Selasa, 09 Desember 2008

~ Franz Fanon, Black Skin White Mask ~

Black Skin White Mask adalah adalah sebuah buku yang di tulis oleh Frantz Fanon pertama kali di terbitkan dalam bahasa prancis Peau noire, masques blancs tahun 1952. dalam buku ini Frans Seorang Psikiatris Menggunakan teori Psikoalanilis untuk menjelaskan efek spikologi yang di alami kulit hitam di tengah dominasi kulit putih. Selain sebagai seorang psikiater Franz berbicara sebagai secara Subyektif sebagai ’obyek penderita’.
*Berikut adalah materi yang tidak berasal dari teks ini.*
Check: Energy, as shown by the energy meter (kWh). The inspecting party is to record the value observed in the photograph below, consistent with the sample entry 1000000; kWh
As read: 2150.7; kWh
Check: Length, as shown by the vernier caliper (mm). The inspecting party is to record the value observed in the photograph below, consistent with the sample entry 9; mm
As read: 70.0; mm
sejarah peradaban dunia yang di dominasi satu golongan atas golongan lain - kolonialisme dan imperialisme bahkan slavery - bagaimanapun meniscayakan sebuah efek yang tidak bisa di hindari.

spesifik dalam sejarah barat, bangsa kulit hitam adalah the dominee (dalam bahasa Marx) sedang bangsa kulit putih sebagai the dominator. di ranah ini tumbuh subur hubungan kesenjangan antara inferior dan superior, bagaimanapun kedua kubu ini [dalam prespective Marx] tidak akan pernah menemukan benang merah atau titik temu, duduk sebangku bersebrangan, berdiri sejajar atau mempunyai hak yang sama.
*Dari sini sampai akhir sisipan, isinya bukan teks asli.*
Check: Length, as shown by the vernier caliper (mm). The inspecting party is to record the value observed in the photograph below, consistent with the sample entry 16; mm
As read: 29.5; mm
tidak seperti Marx yang menguraikan teori dan solusi dari sebuah penindasan yang berakhir pada epistemologi revolusi, dalam aplikasi sosialisme - kesetaraaan, penghapusan individual rights, dbs - Franz Fanon seorang tokoh Psikologi dalam buku ini menitik pusatkan penelitiannya pada ’aspek kiri’ dari sebuah kolonialisme.
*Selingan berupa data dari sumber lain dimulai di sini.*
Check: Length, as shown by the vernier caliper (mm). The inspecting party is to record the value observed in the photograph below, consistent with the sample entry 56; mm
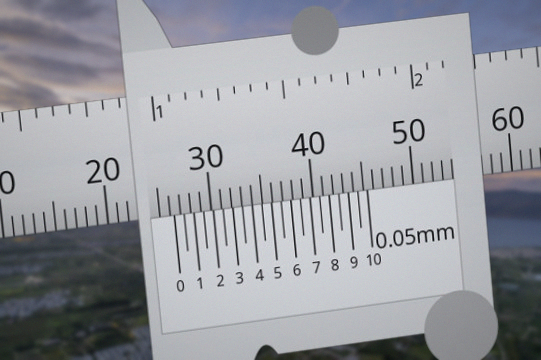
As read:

dalam kamus Franz, kolonialisme kulit putih telah memberi dampak Inferiority complex pada kulit hitam sebagai obyek dari kolonialisasi. inferiority complex adalah perasaan dependend dan tidak percaya diri, menganggap orang lain lebih baik, pintar, tangguh dsb. efek dari inferiority complex sudah barang tentu adalah kemunduran kepribadian, reduksi karakter dan lost of identity (kehilangan identitas).

An inferiority complex, in the fields of psychology and psychoanalysis, is a feeling that one is inferior to others in some way. Such feelings can arise from an imagined or actual inferiority in the afflicted person. It is often subconscious, and is thought to drive afflicted individuals to overcompensate, resulting either in spectacular achievement or extreme antisocial behavior, or both. Unlike a normal feeling of inferiority, which can act as an incentive for achievement, an inferiority complex is an advanced state of discouragement, often resulting in a retreat from difficulties. (www. wikipedia.com)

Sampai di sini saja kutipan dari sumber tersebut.